▶ Supplied passage
These GAN variants yield good performances in the context of generating short texts, such as SeqGAN [20], RankGAN [12], TextGAN [22].
To generate long text, in [7], they introduced LeakGAN to enable the discriminator leaks features extracted from its input to generator, which uses this signal to guide the outputs in each generation step. They built a hierarchical Reinforcement Learning (RL) [17] framework as a generator, in which the module named MANAGER accepts the leaked feature to form a goal vector, which is help guiding another module named WORKER to generate the next word.
However, one application of the text generation has not been explored extensively, which is text generation with personalized writing style. The personalized writing style could be helpful for various applications. For example, in the scenario of responding to an email or message automatically, if we want to let the receivers convinced that the reply is written by the person, the writing style of that email should be similar to that of the user.
Another example would be generating a paragraph of a specific topic and is written by a well-known author. Therefore, we would like to let the user to define the topic of the generated text, which means the text generated by our method should be related to the user-defined topic and the collected texts form a specific author are used to extract the personalized writing style information as the author-specific feature, which is fed into the GAN framework to guide the GAN to generate text with personalized writing style and user defined topic.
2 Related Work
2.1 Language Features
The syntactic and content information from text is a long-standing topic in natural language processing. The syntactic structure of one sentence is often closely related to the part-of-speech (POS) sequence corresponding to that sentence; therefore, many efforts are made to improve the performance of labeling POS tag automatically. In [18], they used cyclic dependency network to consider the POS context to obtain higher POS tagging accuracy. Named Entity Recognition (NER), which refers to the identification of entities with specific meaning in the text, is an important analysis process to obtain text content information.
In order to improve the accuracy of NER process, another work [5] is based on the conditional random field model, using Gibbs sampling to adopt the structure of long sentence instead of only local feature. In addition, the relationship between each word is also an important characteristic of text. Researchers attempt to represent words in text using vectors, so that the relationship between words can be determined by calculating the cosine similarity between vectors. The Word2vec algorithm is proposed in [13], which includes two architectures: Continuous Bag-of-Words Model and Continuous Skip-gram Model, to calculate continuous vector representations of words.
2.2 Text Generation Using GAN
With the development of deep learning, many text generation works have begun to use neural networks in recent years. For example, Generative Adversarial Networks (GAN) [6] provides a novel way to generate text, which consists of a generator and a discriminator. Discriminator determines whether the input data is real or generated, and Generator generates data and try to convince the discriminator that the generated data is real. However, in context of discrete data input, discriminator cannot propagate the gradient back to the generator as in standard GAN training.
To address this problem to generate text via GAN, some researchers employ Long Short-term Memory (LSTM [8]) and convolutional neural network (CNN [10]) for adversarial training to generate realistic text and optimize a new feature distance when training the generator [22]. A method is inspired by the Reinforcement Learning (RL)[17] reward signal come from the GAN discriminator judged on a complete sequence, which is passed back to the intermediate state-action steps using Monte Carlo search [20].
To generate long text, LeakGAN [7] is introduced to enable discriminator leak features extracted from its input to generator, which will use this signal to guide the outputs for each word generation step. They built a hierarchical RL framework as a generator, in which the module named MANAGER accepts the leaked feature to form a goal vector to guide another module named WORKER to generate the next word.

▶ Data extract
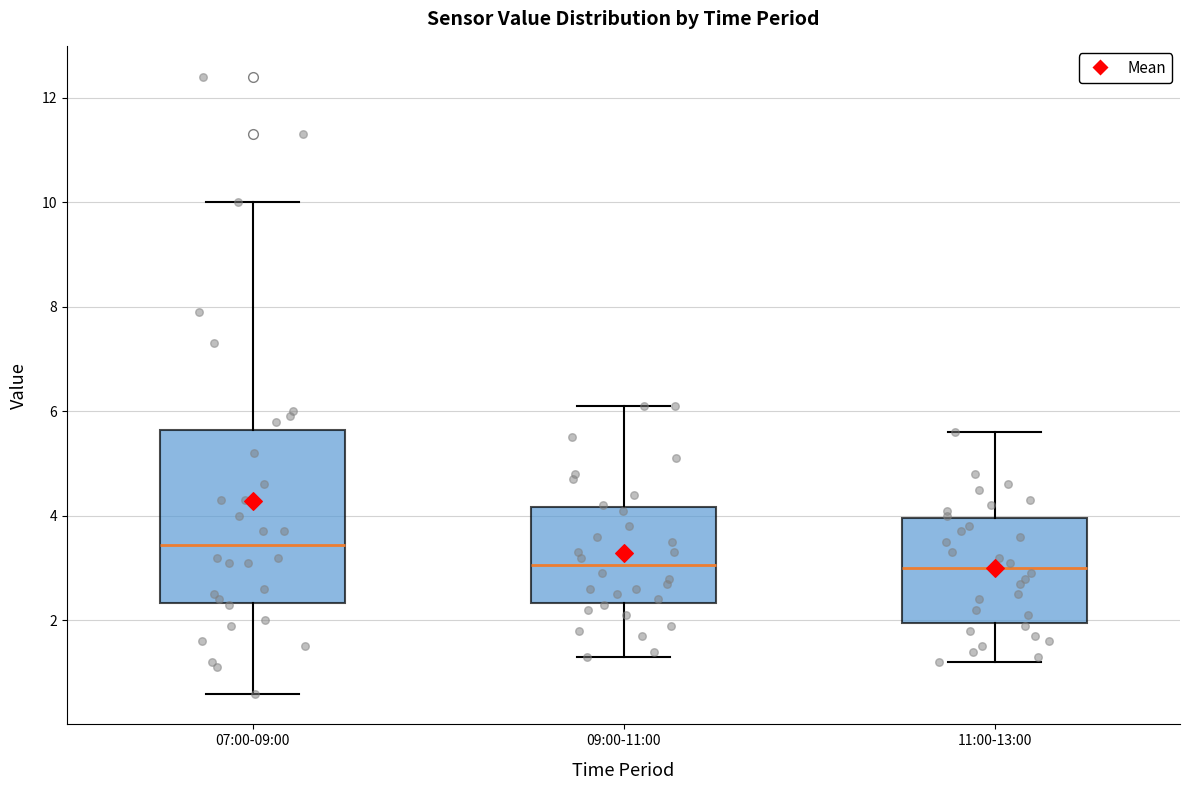

Reading left to right, read every box against the y-axis: the position of its median line, the range the box covers, and the ends of its whiskers. The values are not printed on the chart, so give them approximately, as read against the axis.

07:00-09:00: median 3.4, box 2.4 to 5.6, whiskers 0.6 to 10.0
09:00-11:00: median 3.0, box 2.4 to 4.2, whiskers 1.4 to 6.2
11:00-13:00: median 3.0, box 2.0 to 4.0, whiskers 1.2 to 5.6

▶ Problem set
1. According to the GAN text-generation passage, what two architectures does the Word2vec algorithm include?
2. Decide whether each statement agrees with the GAN text-generation passage, and quote the words that settle it: (a) With discrete data input, the discriminator can propagate the gradient back to the generator as in standard GAN training. (b) The work in [18] used a cyclic dependency network to consider the POS context. (c) The NER work in [5] is based on a hidden Markov model.
3. In the GAN text-generation passage, rename "MANAGER" to "COORDINATOR" and write out the text between "To generate long text, LeakGAN" and "guide another module named WORKER to generate the next word.", inclusive.
The listing was taken from a different source than the passage.

▶ Solved problems
1. Continuous Bag-of-Words Model and Continuous Skip-gram Model.

2.
(a) No: "discriminator cannot propagate the gradient back to the generator as in standard GAN training."
(b) Yes: "they used cyclic dependency network to consider the POS context to obtain higher POS tagging accuracy."
(c) No: "another work [5] is based on the conditional random field model."

3.
To generate long text, LeakGAN [7] is introduced to enable discriminator leak features extracted from its input to generator, which will use this signal to guide the outputs for each word generation step. They built a hierarchical RL framework as a generator, in which the module named COORDINATOR accepts the leaked feature to form a goal vector to guide another module named WORKER to generate the next word.